>> START TEXT PASSAGE

# barimetría



## María Laura Fuentes

Hi guys!

I am still going at the text on Ocean Power. There is one section titled "Barimetría General" within a larger section called "Morphology of the Island" (regarding Pascua Island in Chile). Should I translate "Barimetría" as barimetry? 
The Dictionary says Barimetría is the estimated weight of animals by sizing them up. I do not know what that has to do with Morphology.
By the way, many thanks Juri for your prompt answer on Undimotriz. 

Thank you all.

L.


----------



## Chris K

María Laura Fuentes said:


> [...]Should I translate "Barimetría" as barimetry?
> [...]
> 
> L.



I suspect the word "barimetry" doesn't exist in English. I'll see if I can find the equivalent term.

_Update:_ Yes; it does exist, although it's apparently not common.


----------



## María Laura Fuentes

Wow, amazing. 

Thanks a lot.

So then, barimetry it is!!!


----------



## Chris K

María Laura Fuentes said:


> Wow, amazing.
> 
> Thanks a lot.
> 
> So then, barimetry it is!!!



Are you sure, though, that bar*o*metry is not what is meant?


----------



## fsabroso

Hola:

Chris is right about "barOmetry"; there is no definition for "barImetry"


> *barometry*—The study of the measurement of atmospheric pressure, with particular reference to ascertaining and correcting the errors of the different types of barometer.
> http://amsglossary.allenpress.com/glossary/browse?s=b&p=11


----------



## María Laura Fuentes

Mmmmm, you are probably right. 
The original text says barimetría, but what you guys are saying makes perfect sense. I'll check with the boss and get back to you.

I appreciate your help so much...

L.


----------



## María Laura Fuentes

Upon re reading the text, the section where "barimetría" appears is not related to atmospheric pressure. It discusses the depth of the sea around the coast, specifically highlighting how deep it gets within a short distance from the shore. It details the number of meters in depth and distance from the coast. Then it goes on to discuss the soil features... So, no, I do not think "barometry" is what they mean. I'll check with the technicians that wrote it...
Many thanks!!!


----------



## Chris K

Hmm. Barometers can be used to calculate altitude, so maybe they can be used to calculate depth. I don't know.


----------



## mora

Hola,

Creo que es 'bathymetry'. 

http://en.wikipedia.org/wiki/Bathymetry

Saludos,

Mora


----------



## fisherwoman

The spanish word is "batimetría" (bathymetry in inglish) if you are talking about depth in a "marine" context

Saludos,

Fisherwoman


----------



## María Laura Fuentes

Sí es tal cual, gracias, así lo puse!!


----------

>> END TEXT PASSAGE
>> START DATA RECORDS

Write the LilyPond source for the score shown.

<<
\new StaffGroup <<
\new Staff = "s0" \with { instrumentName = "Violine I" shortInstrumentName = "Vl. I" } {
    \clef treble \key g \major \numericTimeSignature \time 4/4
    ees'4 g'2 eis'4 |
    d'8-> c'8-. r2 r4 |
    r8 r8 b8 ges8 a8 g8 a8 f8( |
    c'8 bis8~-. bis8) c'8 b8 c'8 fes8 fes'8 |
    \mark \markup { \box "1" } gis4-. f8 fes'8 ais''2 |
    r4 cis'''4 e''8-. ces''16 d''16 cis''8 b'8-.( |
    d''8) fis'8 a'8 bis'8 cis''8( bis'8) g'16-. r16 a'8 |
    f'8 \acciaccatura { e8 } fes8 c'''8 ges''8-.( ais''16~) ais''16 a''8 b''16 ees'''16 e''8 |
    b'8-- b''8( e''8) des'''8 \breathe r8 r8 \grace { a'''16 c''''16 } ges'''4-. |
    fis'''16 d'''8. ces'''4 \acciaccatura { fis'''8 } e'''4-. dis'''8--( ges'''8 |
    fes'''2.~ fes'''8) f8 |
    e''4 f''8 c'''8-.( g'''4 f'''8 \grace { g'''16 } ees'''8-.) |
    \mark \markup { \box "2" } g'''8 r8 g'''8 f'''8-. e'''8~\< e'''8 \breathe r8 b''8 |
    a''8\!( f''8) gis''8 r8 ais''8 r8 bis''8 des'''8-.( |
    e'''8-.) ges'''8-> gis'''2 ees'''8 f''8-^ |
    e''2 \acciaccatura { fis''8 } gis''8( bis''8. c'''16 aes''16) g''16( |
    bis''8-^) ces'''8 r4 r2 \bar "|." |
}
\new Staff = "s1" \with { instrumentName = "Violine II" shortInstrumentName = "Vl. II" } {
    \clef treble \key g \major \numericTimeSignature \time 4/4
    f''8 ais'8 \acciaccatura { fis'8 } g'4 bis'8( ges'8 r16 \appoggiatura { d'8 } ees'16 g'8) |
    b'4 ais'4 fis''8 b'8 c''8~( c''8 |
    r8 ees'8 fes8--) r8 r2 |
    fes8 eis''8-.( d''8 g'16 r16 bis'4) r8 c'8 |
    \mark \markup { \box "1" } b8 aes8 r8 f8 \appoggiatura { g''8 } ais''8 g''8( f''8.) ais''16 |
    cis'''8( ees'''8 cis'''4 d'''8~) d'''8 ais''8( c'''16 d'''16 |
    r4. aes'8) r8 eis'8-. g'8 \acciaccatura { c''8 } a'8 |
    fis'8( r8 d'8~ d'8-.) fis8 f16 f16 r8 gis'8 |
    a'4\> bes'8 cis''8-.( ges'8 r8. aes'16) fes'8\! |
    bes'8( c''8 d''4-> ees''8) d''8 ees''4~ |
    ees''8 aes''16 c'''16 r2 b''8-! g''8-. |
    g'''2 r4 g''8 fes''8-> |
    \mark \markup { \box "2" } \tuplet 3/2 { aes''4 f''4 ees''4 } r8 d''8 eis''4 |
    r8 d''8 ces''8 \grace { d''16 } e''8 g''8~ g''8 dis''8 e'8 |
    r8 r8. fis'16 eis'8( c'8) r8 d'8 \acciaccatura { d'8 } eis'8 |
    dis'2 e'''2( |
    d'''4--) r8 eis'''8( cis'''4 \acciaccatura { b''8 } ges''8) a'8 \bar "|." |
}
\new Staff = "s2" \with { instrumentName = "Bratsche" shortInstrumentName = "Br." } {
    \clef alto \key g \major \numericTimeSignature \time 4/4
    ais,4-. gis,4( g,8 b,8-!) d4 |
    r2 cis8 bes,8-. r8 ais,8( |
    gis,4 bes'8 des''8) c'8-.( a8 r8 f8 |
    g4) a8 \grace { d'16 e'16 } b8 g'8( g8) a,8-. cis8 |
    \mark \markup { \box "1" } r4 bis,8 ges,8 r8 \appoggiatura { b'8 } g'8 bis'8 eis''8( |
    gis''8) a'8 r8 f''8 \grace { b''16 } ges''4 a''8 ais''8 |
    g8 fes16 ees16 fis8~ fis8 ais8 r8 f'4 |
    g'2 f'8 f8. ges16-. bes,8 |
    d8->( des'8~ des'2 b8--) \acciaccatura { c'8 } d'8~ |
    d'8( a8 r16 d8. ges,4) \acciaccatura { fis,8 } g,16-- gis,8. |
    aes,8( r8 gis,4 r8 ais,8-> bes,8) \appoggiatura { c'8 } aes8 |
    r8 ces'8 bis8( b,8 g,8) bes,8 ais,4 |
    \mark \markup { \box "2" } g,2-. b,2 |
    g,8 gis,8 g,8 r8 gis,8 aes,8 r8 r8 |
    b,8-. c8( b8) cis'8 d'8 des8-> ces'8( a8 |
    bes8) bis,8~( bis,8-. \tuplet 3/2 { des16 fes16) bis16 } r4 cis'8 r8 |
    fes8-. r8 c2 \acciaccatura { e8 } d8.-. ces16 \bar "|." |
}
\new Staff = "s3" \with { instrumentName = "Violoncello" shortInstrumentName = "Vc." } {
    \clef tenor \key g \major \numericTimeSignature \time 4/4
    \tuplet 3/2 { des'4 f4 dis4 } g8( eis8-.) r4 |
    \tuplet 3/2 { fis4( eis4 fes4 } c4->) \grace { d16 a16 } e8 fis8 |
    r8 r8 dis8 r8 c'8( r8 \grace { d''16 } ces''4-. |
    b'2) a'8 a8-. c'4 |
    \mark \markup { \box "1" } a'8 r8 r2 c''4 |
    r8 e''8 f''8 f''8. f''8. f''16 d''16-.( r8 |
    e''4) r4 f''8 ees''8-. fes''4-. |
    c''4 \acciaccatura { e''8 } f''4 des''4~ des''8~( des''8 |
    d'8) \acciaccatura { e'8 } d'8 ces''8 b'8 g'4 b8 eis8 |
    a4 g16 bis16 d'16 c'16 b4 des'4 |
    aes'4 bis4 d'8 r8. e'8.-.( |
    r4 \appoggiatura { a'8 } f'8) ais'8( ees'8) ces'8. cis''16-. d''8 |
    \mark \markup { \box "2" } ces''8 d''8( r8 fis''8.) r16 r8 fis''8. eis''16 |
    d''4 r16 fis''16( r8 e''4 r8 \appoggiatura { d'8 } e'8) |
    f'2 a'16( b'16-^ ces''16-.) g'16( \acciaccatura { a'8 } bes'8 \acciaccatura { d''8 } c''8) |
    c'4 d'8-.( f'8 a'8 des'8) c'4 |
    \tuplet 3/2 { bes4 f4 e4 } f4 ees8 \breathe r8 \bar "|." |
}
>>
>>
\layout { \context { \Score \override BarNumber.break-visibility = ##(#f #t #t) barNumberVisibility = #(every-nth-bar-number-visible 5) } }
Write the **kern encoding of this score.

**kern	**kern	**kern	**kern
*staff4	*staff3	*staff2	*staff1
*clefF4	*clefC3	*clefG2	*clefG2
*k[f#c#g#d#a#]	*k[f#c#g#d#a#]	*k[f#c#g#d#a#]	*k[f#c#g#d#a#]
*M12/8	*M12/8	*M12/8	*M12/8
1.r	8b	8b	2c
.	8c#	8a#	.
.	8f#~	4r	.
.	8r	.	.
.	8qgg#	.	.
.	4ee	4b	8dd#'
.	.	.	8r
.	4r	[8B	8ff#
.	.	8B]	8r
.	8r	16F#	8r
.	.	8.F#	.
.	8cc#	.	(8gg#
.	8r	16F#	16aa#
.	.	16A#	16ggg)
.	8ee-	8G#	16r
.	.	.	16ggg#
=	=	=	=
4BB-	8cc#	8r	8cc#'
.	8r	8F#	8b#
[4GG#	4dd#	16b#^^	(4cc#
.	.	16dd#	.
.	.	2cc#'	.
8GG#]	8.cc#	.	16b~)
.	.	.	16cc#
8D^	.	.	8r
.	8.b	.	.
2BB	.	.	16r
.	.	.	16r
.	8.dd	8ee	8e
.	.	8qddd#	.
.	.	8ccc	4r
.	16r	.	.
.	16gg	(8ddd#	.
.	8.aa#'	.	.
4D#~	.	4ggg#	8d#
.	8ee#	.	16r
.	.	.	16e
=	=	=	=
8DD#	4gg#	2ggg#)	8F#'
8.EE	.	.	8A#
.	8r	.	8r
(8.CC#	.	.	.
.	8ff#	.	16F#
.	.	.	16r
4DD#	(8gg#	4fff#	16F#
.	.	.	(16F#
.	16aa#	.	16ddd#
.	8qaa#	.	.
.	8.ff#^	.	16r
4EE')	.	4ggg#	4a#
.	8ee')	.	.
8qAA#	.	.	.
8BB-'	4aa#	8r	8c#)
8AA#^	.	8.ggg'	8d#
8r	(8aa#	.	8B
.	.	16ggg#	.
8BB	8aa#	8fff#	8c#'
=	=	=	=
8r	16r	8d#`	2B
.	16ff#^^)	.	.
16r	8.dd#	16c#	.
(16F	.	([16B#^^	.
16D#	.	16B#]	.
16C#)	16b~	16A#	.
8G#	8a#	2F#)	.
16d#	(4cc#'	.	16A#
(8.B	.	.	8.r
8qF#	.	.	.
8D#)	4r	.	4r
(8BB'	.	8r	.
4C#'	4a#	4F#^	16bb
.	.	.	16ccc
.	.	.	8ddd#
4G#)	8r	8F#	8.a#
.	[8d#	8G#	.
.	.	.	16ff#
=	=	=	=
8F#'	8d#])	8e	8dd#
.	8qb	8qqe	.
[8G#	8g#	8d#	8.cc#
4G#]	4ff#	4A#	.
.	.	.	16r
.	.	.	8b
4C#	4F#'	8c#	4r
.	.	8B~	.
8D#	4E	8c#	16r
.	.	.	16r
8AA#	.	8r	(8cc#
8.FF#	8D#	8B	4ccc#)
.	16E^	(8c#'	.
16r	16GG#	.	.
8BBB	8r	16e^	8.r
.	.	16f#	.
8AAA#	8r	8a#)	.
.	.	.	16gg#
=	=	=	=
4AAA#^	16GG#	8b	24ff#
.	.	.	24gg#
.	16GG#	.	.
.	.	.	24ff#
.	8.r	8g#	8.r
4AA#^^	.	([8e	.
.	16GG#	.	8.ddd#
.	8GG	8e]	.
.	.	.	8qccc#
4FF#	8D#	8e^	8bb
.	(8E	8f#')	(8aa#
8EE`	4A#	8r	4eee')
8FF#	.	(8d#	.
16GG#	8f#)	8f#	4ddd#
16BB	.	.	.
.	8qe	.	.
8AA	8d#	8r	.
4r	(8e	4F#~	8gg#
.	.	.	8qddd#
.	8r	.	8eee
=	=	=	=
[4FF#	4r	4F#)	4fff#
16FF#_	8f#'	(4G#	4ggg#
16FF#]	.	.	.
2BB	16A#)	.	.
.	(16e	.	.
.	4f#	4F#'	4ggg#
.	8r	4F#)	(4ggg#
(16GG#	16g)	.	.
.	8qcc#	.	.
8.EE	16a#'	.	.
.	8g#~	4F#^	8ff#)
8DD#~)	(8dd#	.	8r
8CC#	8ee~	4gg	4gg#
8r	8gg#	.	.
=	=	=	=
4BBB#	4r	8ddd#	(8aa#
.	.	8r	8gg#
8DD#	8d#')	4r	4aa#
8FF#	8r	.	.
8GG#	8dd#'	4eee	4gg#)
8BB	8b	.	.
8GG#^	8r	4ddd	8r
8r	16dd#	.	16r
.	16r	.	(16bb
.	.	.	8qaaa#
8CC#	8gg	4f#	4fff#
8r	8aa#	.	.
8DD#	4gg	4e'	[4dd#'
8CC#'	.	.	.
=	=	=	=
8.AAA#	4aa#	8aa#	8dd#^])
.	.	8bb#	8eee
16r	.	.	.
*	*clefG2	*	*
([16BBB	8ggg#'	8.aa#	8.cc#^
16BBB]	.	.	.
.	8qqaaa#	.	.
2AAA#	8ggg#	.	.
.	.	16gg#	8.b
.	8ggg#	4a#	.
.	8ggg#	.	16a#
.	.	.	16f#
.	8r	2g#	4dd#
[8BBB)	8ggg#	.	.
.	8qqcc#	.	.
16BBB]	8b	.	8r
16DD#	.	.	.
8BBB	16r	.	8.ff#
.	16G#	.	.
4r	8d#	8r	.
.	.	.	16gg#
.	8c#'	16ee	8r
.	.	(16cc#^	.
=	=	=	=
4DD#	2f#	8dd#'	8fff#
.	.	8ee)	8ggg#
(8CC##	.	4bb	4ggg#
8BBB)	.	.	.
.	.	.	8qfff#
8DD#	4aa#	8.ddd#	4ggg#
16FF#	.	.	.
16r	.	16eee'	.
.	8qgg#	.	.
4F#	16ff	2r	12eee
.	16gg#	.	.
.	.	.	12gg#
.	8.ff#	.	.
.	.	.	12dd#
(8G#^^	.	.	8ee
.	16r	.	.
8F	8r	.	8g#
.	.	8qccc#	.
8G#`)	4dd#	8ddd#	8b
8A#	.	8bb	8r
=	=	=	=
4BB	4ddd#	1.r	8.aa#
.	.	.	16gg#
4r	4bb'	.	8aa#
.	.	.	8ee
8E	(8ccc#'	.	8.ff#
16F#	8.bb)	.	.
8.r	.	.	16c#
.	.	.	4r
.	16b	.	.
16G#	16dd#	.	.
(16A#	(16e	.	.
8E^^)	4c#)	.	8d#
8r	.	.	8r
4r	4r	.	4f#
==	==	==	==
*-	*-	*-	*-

>> END DATA RECORDS

# REQUEST 1:
Quote everything in the forum thread about translating "barimetría" from "Chris is right" down to "types of barometer.".
# REQUEST 2:
In the forum thread about translating "barimetría," what does María Laura Fuentes say the dictionary gives as the meaning of "barimetría"?

# FULL ANSWER 1:
Chris is right about "barOmetry"; there is no definition for "barImetry"


> *barometry*—The study of the measurement of atmospheric pressure, with particular reference to ascertaining and correcting the errors of the different types of barometer.

# FULL ANSWER 2:
The estimated weight of animals by sizing them up.